Monika Hohmann (DIE LINKE): 

Sehr geehrte Frau Präsidentin! Meine Damen und Herren! Zu Beginn habe ich eine Frage, und zwar an die CDU-Fraktion.

(Markus Kurze, CDU: Was? Wir waren noch gar nicht dran!)

Als ich heute Morgen in der Zeitung las, dass sich die CDU für das Bürgergeld einsetzen will und dass sie das Bürgergeld reformieren möchte, habe ich vor Schreck gedacht, ich hätte irgendetwas vergessen oder übersehen, einen Antrag oder irgendetwas. Vielleicht können wir das nachher besprechen, was damit gemeint gewesen ist.

(Sven Rosomkiewicz, CDU: Gegen! - Hendrik Lange, DIE LINKE: Man soll nicht alles glauben, was in der Werbung steht! - Zuruf von der CDU: „Bild“-Zeitung! - Weitere Zurufe)

Das war für mich schon irgendwie ein bisschen erklärungsbedürftig.

Es ist nun mittlerweile ein Jahr her, dass wir das Thema Bürgergeld hier im Landtag behandelt und darüber diskutiert haben. Schon damals verliefen die zwei Debatten vonseiten der AfD-Fraktion wenig konstruktiv und auf eine Art und Weise, welche arme Menschen nicht mehr hätte erniedrigen, stigmatisieren und diffamieren können. 

Die AfD-Fraktion hat für heute eine Aktuelle Debatte beantragt, um polemisch gegen Bürgergeldbezieherinnen, aber insbesondere auch gegen Ausländer zu hetzen, um eine Verteilungsdebatte mit jenen zu führen, die am Ende schon nicht viel haben, und propagiert das nochmalige Anlegen der Axt am Sozialstaat. 

Sehr geehrte Kolleginnen und Kollegen! Das Traurige ist, dass die AfD nicht einmal einen Hehl daraus macht und tatsächlich auch den Zusammenhang mit dem Niedriglohnsektor anspricht. Wie wäre es denn, nicht gegen die Bürgergelderhöhung zu wettern, die in der aktuellen Zeit für die Bezieherinnen mehr als notwendig ist, sondern sich vielleicht für die Abschaffung des Niedriglohnsektors 

(Zustimmung bei der LINKEN)

========================================================================

* _Aufgabe_: Gib aus dem Redebeitrag oben den Abschnitt wortgetreu aus, der bei den Worten „Es ist nun mittlerweile“ beginnt. Hör nach „und diffamieren können.“ auf.

* _Bereitgestellte Einträge_:
========================================================================

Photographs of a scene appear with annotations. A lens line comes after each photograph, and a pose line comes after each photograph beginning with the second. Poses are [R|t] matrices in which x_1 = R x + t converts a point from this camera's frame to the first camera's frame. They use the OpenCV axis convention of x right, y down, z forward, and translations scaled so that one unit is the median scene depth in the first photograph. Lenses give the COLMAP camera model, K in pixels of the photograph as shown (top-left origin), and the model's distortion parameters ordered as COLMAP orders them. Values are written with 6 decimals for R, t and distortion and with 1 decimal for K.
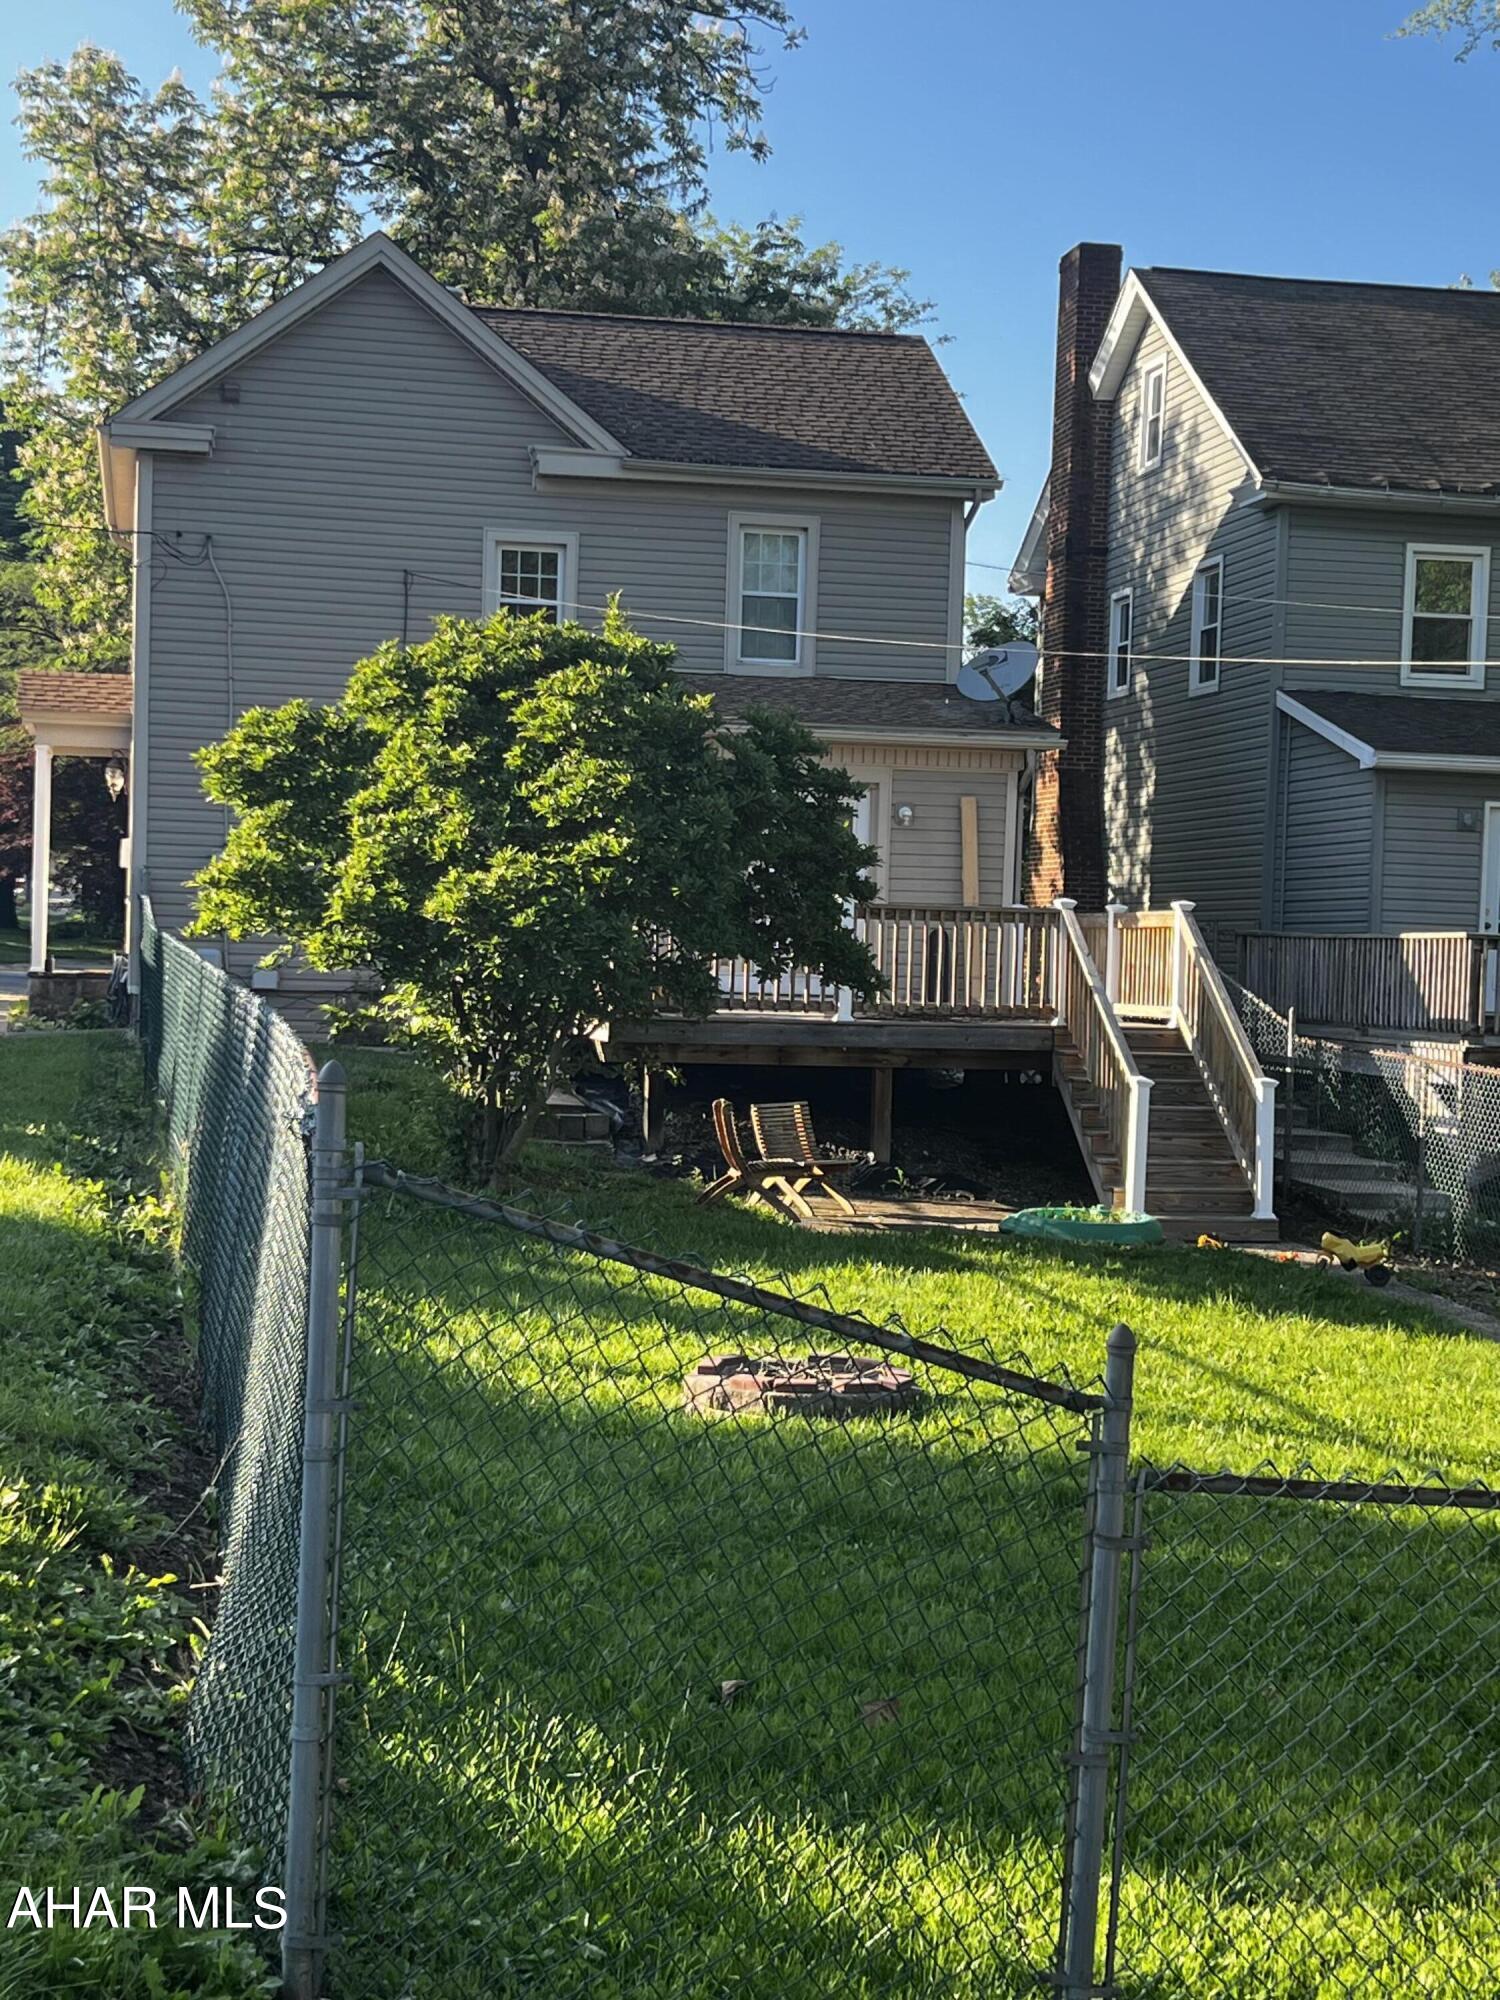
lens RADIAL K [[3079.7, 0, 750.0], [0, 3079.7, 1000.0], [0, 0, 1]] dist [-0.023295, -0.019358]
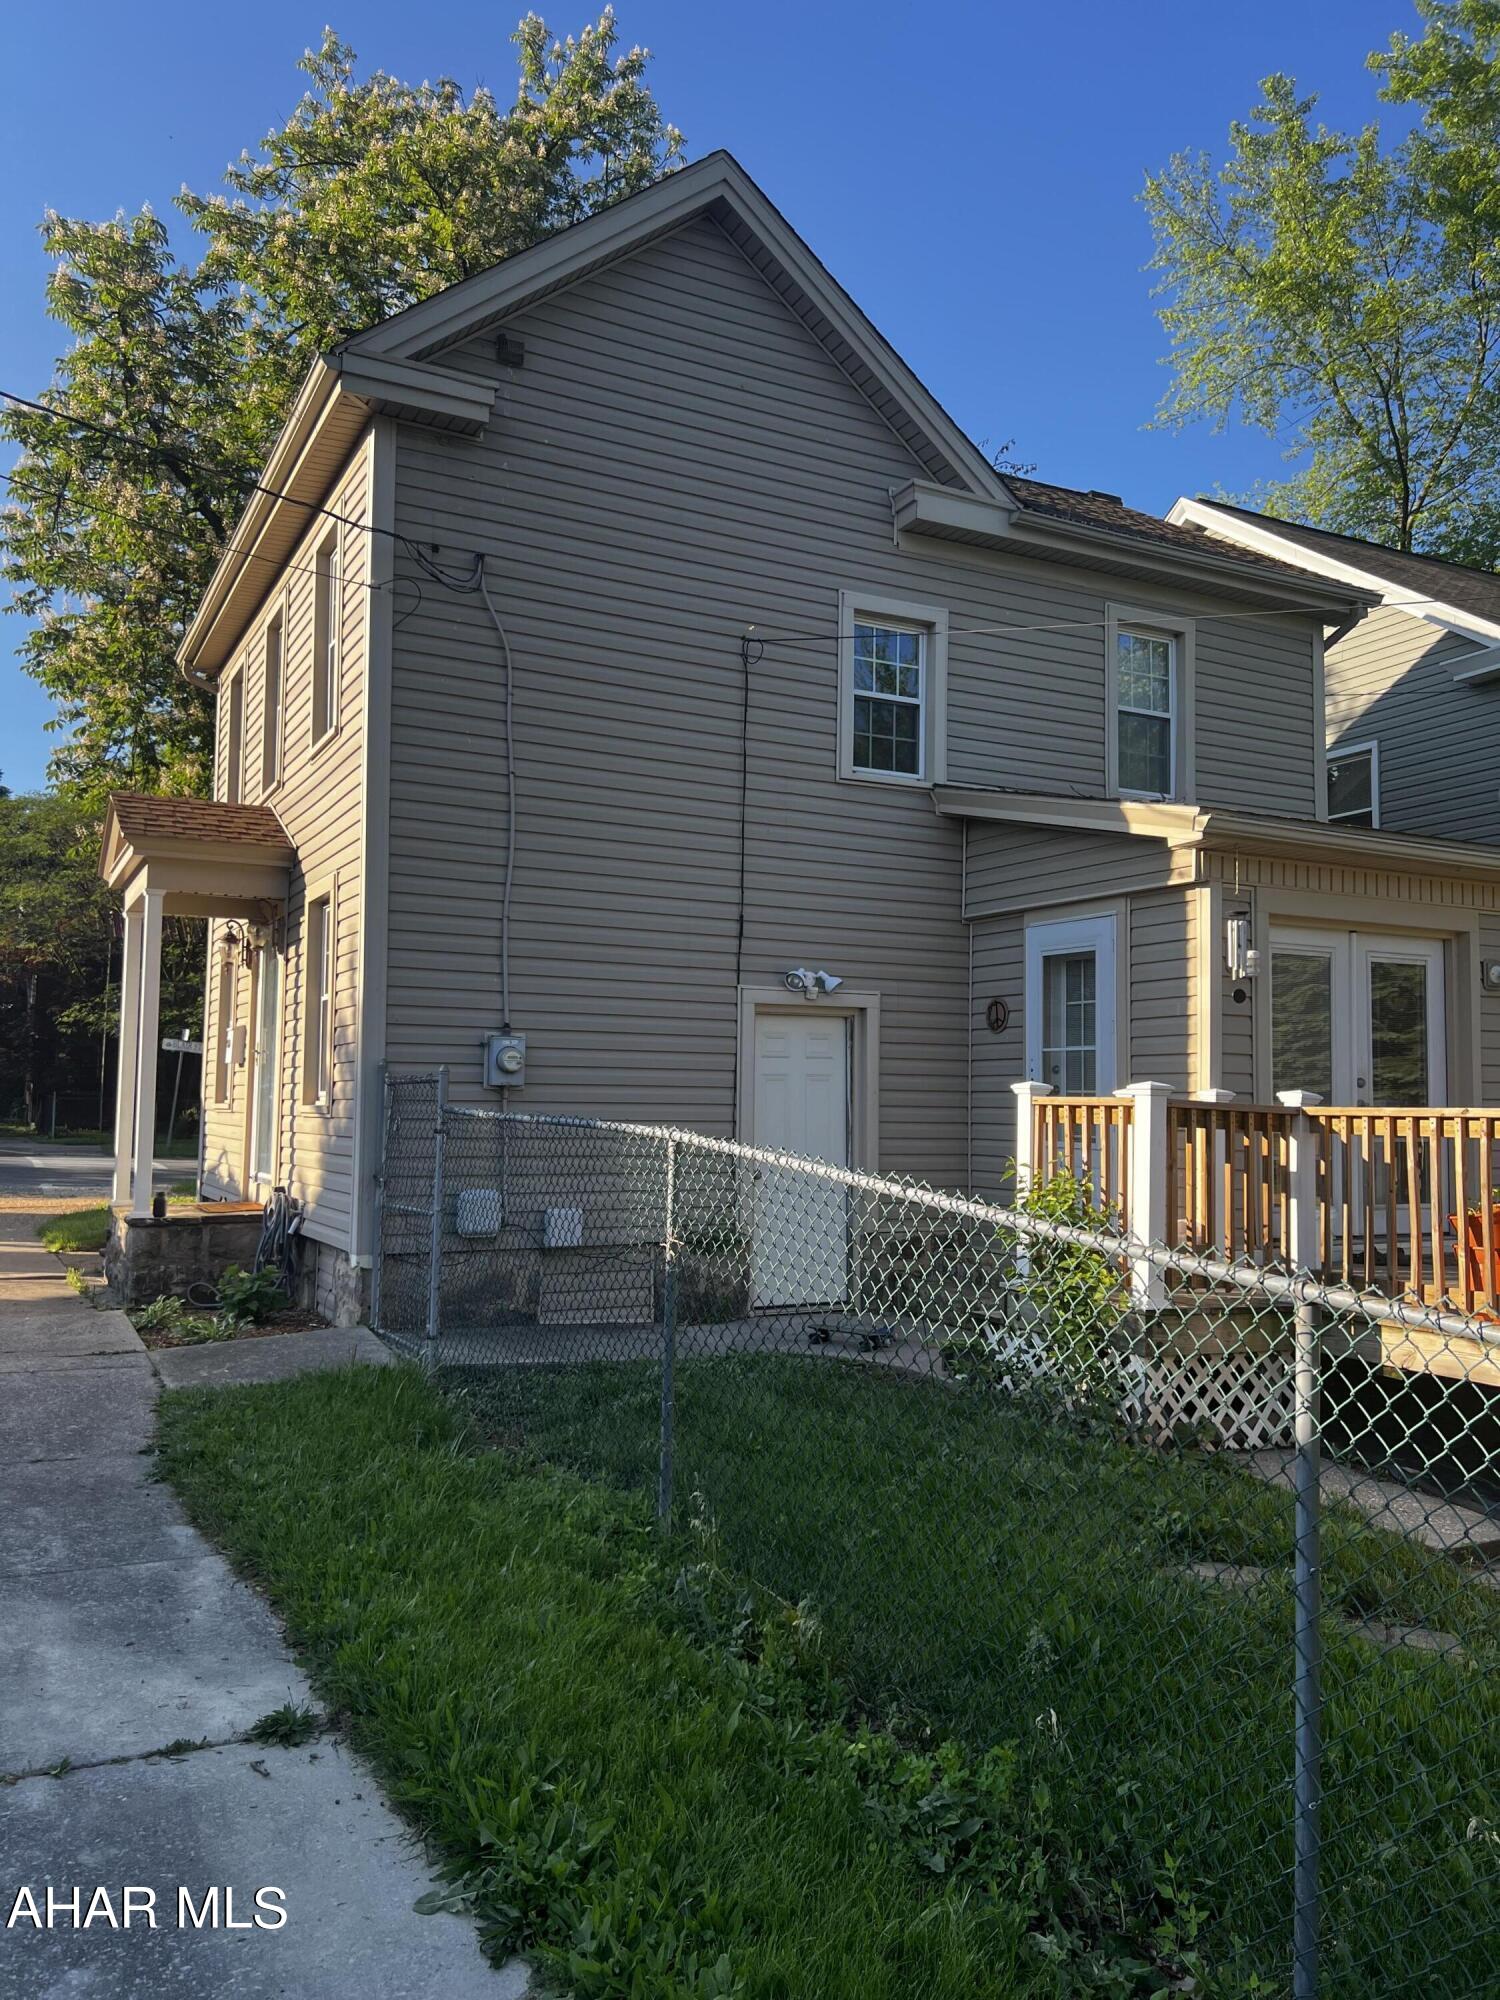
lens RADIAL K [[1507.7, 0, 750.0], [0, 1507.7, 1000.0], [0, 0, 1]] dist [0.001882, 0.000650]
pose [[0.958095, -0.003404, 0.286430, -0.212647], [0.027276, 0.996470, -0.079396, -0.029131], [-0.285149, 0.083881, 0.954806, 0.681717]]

========================================================================

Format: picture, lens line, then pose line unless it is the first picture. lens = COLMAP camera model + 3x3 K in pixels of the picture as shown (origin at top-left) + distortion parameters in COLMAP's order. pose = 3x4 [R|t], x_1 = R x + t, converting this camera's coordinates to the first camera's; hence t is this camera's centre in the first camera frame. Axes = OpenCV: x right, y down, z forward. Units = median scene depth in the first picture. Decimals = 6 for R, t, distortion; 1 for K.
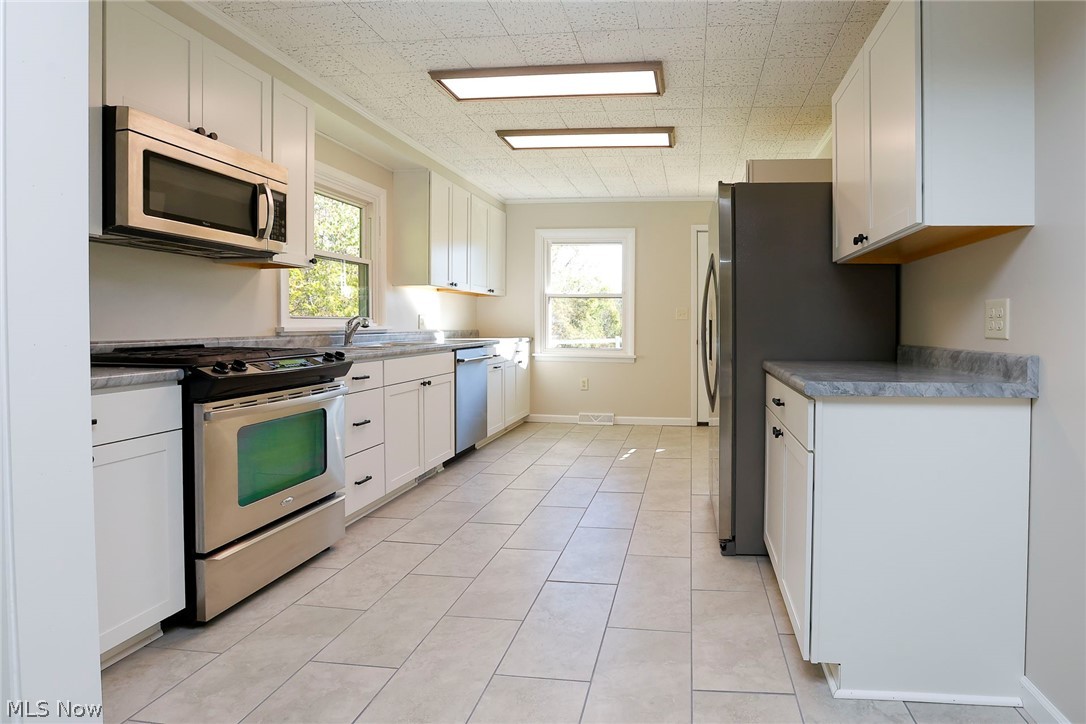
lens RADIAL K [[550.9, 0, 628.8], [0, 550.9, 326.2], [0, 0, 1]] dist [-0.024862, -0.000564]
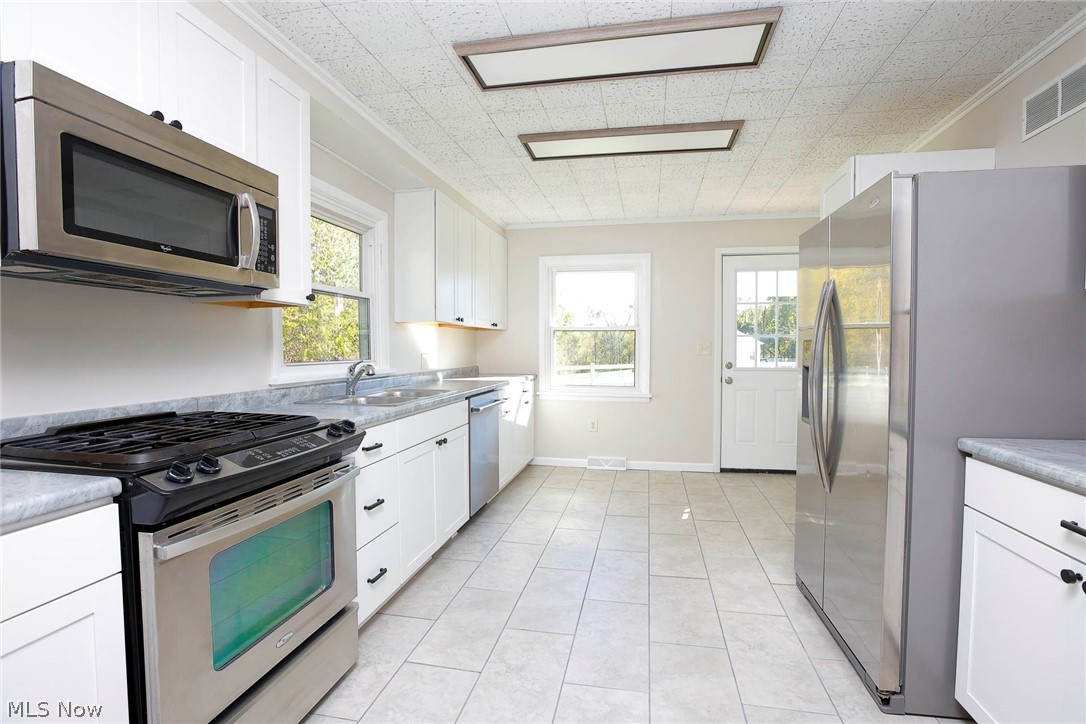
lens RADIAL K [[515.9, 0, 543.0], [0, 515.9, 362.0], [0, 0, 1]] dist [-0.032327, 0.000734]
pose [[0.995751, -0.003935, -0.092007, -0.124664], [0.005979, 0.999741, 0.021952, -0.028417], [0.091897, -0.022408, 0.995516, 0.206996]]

========================================================================

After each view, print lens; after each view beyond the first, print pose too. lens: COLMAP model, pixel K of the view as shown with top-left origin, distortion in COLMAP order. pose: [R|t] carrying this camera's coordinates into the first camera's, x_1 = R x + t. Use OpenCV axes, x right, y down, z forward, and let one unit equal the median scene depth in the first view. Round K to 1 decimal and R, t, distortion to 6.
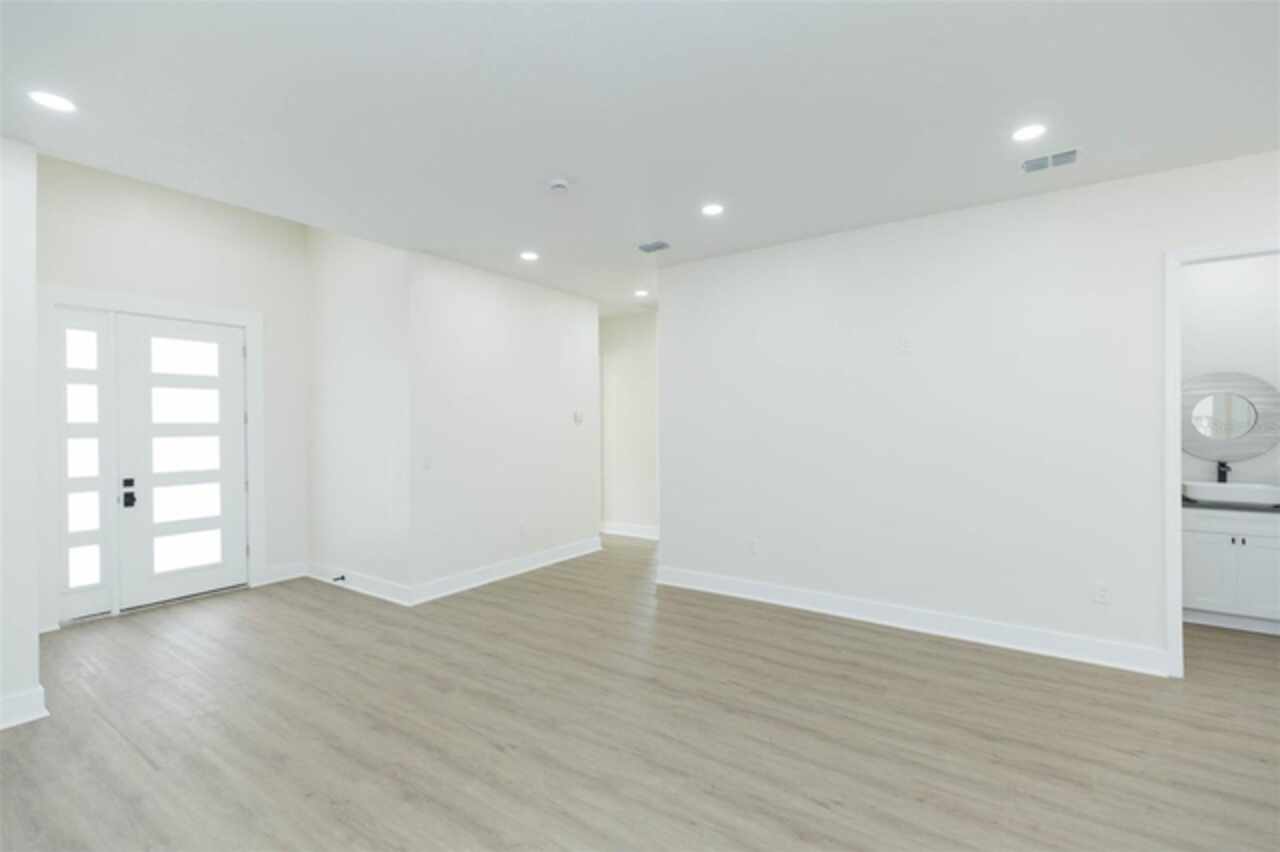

========================================================================

* _Ergebnis folgt_:
Es ist nun mittlerweile ein Jahr her, dass wir das Thema Bürgergeld hier im Landtag behandelt und darüber diskutiert haben. Schon damals verliefen die zwei Debatten vonseiten der AfD-Fraktion wenig konstruktiv und auf eine Art und Weise, welche arme Menschen nicht mehr hätte erniedrigen, stigmatisieren und diffamieren können.